Hans Mechnig, Tröxlegass 46, Schaan | 8. Oktober 2015

Subventionen

Was wahre Zauberei ist, erklärt man wohl am besten anhand eines Beispiels. Diskutiert wird z. B. seit Längerem (immer wieder) die Frage, wer die Kosten für die Aufzucht und Hege der Jungen zu übernehmen habe, wenn sie denn erst einmal daheim eingezogen sind und die anfängliche Begeisterung der Direktbeteiligten einer realistischeren Betrachtung der Fakten gewichen ist. «Sollen eventuell die Erzeuger der Bälger verantwortlich sein, oder ist nicht vielmehr das Kollektiv der Steuerzahler in die Pflicht zu nehmen?», lautet die Problemstellung. Beispielsweise auch wenn es um die Finanzierung von Kita-Plätzen geht. Ersteres gilt in weiten Kreisen unserer sozialdemokratisierten Gesellschaften als neoliberales, haarsträubend unsoziales, vorsintflutlich altmodisches Ansinnen. Letzteres steht mittlerweile im Rang einer zwingenden Logik. So meint z.
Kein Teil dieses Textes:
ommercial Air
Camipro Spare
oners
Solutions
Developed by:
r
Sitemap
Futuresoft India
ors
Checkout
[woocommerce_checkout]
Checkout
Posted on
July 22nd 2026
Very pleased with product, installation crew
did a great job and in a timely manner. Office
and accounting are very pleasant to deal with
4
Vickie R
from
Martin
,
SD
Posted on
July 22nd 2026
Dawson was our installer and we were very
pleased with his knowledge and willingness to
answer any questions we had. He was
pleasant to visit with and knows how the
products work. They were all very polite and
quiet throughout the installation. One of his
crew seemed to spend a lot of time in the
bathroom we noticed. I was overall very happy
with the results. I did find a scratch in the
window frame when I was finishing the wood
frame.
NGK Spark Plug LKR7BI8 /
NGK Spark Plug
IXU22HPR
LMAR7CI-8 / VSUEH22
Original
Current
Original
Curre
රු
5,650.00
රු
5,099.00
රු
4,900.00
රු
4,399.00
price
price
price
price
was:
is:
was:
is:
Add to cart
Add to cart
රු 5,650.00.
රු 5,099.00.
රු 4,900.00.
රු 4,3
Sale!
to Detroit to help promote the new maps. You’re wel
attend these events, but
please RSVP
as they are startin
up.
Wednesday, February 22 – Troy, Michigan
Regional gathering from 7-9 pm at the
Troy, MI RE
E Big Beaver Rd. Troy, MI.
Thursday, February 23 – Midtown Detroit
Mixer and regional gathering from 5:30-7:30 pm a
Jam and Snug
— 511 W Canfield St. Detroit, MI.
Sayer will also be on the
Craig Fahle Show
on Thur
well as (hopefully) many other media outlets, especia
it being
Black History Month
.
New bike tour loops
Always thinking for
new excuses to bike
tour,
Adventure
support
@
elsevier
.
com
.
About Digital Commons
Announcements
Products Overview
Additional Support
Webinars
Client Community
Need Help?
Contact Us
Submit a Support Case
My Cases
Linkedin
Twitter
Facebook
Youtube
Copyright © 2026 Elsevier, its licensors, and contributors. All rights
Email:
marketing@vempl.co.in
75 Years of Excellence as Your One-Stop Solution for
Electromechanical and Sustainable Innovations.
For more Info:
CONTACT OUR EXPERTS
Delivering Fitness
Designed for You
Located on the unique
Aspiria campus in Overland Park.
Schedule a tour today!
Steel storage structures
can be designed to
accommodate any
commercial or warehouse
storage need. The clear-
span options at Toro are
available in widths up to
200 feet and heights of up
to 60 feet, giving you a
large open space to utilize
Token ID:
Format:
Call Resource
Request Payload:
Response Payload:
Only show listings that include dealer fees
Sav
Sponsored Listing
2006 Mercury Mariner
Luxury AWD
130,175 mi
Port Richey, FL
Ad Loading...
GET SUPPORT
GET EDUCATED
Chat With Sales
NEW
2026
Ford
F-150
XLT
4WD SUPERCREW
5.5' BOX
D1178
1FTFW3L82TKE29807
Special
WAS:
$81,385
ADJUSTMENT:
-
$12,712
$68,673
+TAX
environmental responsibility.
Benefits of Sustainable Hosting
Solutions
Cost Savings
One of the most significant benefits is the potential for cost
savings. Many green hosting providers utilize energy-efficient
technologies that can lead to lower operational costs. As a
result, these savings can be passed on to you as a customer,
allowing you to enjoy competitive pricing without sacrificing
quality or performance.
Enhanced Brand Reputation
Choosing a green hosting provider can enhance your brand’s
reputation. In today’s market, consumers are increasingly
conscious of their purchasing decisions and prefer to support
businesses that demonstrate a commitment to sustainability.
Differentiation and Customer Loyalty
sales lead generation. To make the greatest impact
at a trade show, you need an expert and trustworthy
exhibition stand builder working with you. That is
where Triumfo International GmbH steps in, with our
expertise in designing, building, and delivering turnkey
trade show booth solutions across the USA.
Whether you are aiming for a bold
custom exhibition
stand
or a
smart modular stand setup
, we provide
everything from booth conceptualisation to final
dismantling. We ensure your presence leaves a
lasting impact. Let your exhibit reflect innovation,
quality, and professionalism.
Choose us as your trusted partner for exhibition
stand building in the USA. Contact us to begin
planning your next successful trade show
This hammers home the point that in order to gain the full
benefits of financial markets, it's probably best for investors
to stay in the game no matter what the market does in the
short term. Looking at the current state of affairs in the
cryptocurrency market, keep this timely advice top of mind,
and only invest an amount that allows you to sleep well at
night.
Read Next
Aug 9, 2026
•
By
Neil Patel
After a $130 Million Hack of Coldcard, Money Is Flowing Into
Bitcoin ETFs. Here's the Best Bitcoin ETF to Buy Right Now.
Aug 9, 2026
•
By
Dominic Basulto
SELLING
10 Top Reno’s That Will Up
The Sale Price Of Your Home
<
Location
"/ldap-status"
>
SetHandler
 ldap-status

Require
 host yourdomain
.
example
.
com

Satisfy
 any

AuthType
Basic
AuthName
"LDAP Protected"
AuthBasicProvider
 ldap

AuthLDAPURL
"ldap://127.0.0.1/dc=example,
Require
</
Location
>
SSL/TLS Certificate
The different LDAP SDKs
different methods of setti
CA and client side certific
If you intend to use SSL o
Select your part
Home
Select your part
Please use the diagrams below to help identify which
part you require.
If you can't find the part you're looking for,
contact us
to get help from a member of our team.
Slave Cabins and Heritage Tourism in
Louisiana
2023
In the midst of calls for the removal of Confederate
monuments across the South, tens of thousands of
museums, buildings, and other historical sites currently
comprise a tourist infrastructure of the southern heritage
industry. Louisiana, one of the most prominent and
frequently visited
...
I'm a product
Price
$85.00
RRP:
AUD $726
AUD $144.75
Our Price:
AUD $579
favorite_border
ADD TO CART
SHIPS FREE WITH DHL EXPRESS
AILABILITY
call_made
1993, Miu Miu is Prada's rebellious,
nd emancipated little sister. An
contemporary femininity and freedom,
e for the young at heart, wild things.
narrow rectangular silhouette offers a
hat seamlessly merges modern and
B. auch der Gesellschaftsminister: «Die Subventionierung der ausserhäuslichen Betreuungseinrichtungen dient nicht der Bevorzugung eines bestimmten Familienmodells, sondern ermöglicht in der Praxis für Frauen die Weiterführung oder Wiederaufnahme einer Erwerbstätigkeit.» («Volksblatt», 6. Oktober 2015) Da wird der Herr Minister nun zum Zauberkünstler, neben dem Houdini wie ein Anfänger aussieht. Denn staatliche Subventionen sind ausnahmslos immer eine Bevorzugung derjenigen, die sie erhalten und ausnahmslos immer eine Benachteiligung derjenigen, die sie bezahlen. Den einen nimmt man, aus Gründen, für die sie nichts können, um anderen, die es nicht verdienen, zu geben. Immer ist es eine Ungleichbehandlung und damit ein Unrecht, wie z. B. auch Quoten. Daran ändert sich grundsätzlich auch dadurch nichts, dass die meisten von uns in dieses unsägliche Spiel verwickelt sind, hier zahlen und dort kassieren. Das ändert sich nur, wenn man Minister ist. Dann sagt man einfach: «Hokuspokusfidibus! Das ist nicht so!» Und schon ist es nicht so. Schon wird nicht mehr bevorzugt, sondern «ermöglicht»! Als Minister ist man eben nicht nur ein Meister der Illusionen, sondern auch ein Meister der Tatsachen.